Гомес уже стоял за стойкой и наливал еще одну порцию убийственной текилы. Ну вот, юноша, все готово для самоубийства, медленного или быстрого, это уж как хотите. Если, конечно, юноша желает… Юноша желал.
Вооружившись текилой, парень перевел взгляд на скатерти, стулья, сверкающее столовое серебро и зажженные свечи.
– Вы что, кого-то ждете?
– Конечно, жду, – сказал Гомес. – Когда-нибудь они все вернутся. Так говорит Бог. А Бог никогда не обманывает.
– И когда же вы принимали последних посетителей? Уж извините за любопытство… – спросил Джеймс Клейтон.
– А вы посмотрите, там в меню написано.
Отхлебнув глоточек текилы, Клейтон взял со стойки меню и прочел вслух:
– «Cinco de Mayo»… Боже мой, это что же, май тридцать второго года? Это тогда здесь обедали ваши последние клиенты?
– Клиентка… – поправил его Гомес. – Уже в самом конце, когда город умер и его похоронили, здесь оставалась одна женщина. Держалась до последнего – в смысле до тех пор, пока отсюда не уехал последний мужчина. Дальше тянуть ей уже не было резона… А вы знаете, что до сих пор номера всех отелей в округе завалены всякими накидками, вечерними платьями и нарядами для выхода в оперу? Видите, вон там, через площадь – здание с золотыми богами и богинями на крыше? Не золотыми, конечно, позолоченными, иначе бы их тогда же и вывезли. Это – оперный театр, в котором за день до отъезда пела Кармен и прямо во время действия сворачивала на коленке сигары…[35] А уже на следующий день музыка выехала – и город сразу умер.

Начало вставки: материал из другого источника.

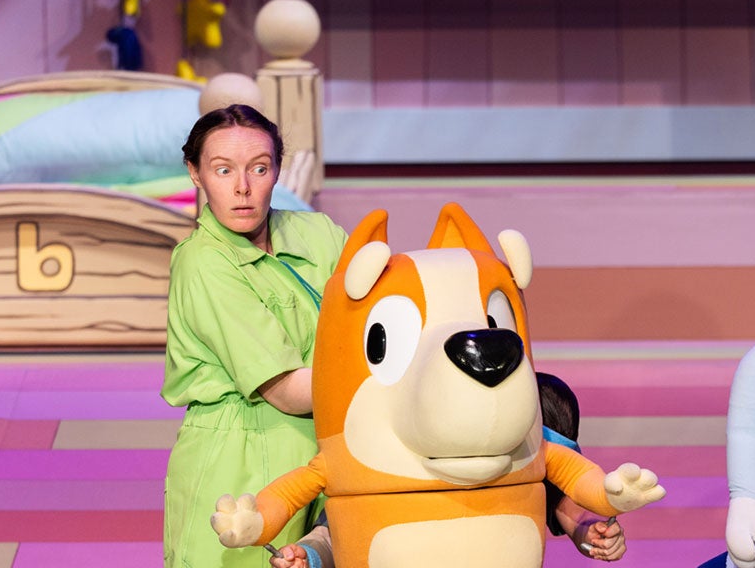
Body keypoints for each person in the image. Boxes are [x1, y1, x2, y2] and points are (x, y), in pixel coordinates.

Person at [162, 104, 349, 568]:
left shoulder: (321, 233)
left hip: (335, 453)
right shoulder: (202, 262)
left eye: (259, 169)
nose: (243, 187)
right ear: (195, 173)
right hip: (238, 465)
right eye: (223, 170)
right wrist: (389, 382)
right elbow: (285, 390)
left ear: (276, 171)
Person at [267, 372, 629, 568]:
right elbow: (332, 535)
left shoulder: (529, 457)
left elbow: (574, 515)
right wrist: (308, 557)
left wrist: (595, 536)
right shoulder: (396, 464)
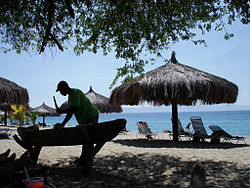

– И что, никому тогда не удалось уплыть по морю?
– Ну что вы! Мель… Там, за оперным театром, есть железная дорога. Оттуда и уезжали. Последний поезд отходил уже ночью, и артисты пели прямо в вагоне. Помню, я долго бежал за поездом, махал пухленьким красоткам и сыпал им вслед конфетти… А когда последний вагон пропал между деревьями, лег на рельсы, приложил ухо и слушал стук колес, весь в соплях и слезах, как последний estupido…[36] С тех пор по вечерам я частенько хожу туда – прикладываюсь к рельсам, закрываю глаза и слушаю. Послушаю – все тихо… Ну, и что еще старому дураку остается? Иду домой и напиваюсь. И каждый день твержу: manana, завтра… Завтра кто-нибудь приедет! Ну вот, вы и приехали.
– Сомнительная радость…
– Да нет, почему – самое оно! – Гомес выхватил из стопки старую пожелтевшую газету. – Отгадайте, какой это год?
– Тридцать второй? – улыбнулся Клейтон, кивнув на газету.
– Тридцать второй… Прекрасный год, самый лучший. Других для меня просто не существует… Самолеты не летают. Туристы не шастают. Военные корабли в гавань не заходят. Кто такой Гитлер, вообще никто понятия не имеет. Муссолини тоже никакой не злодей, а вполне себе ничего парень. Даже с Великой депрессией все в порядке – говорят, к Рождеству закончится. Лично господин Гувер обещал![37] Я тут каждый день газеты читаю. Беру из стопки по одной штуке – и перечитываю. Тридцать второй год. А кто же мне запретит?
– Я уж точно не буду, сеньор Гомес.
– Предлагаю за это выпить.
Они выпили еще по стаканчику текилы, и Клейтон вытер салфеткой рот.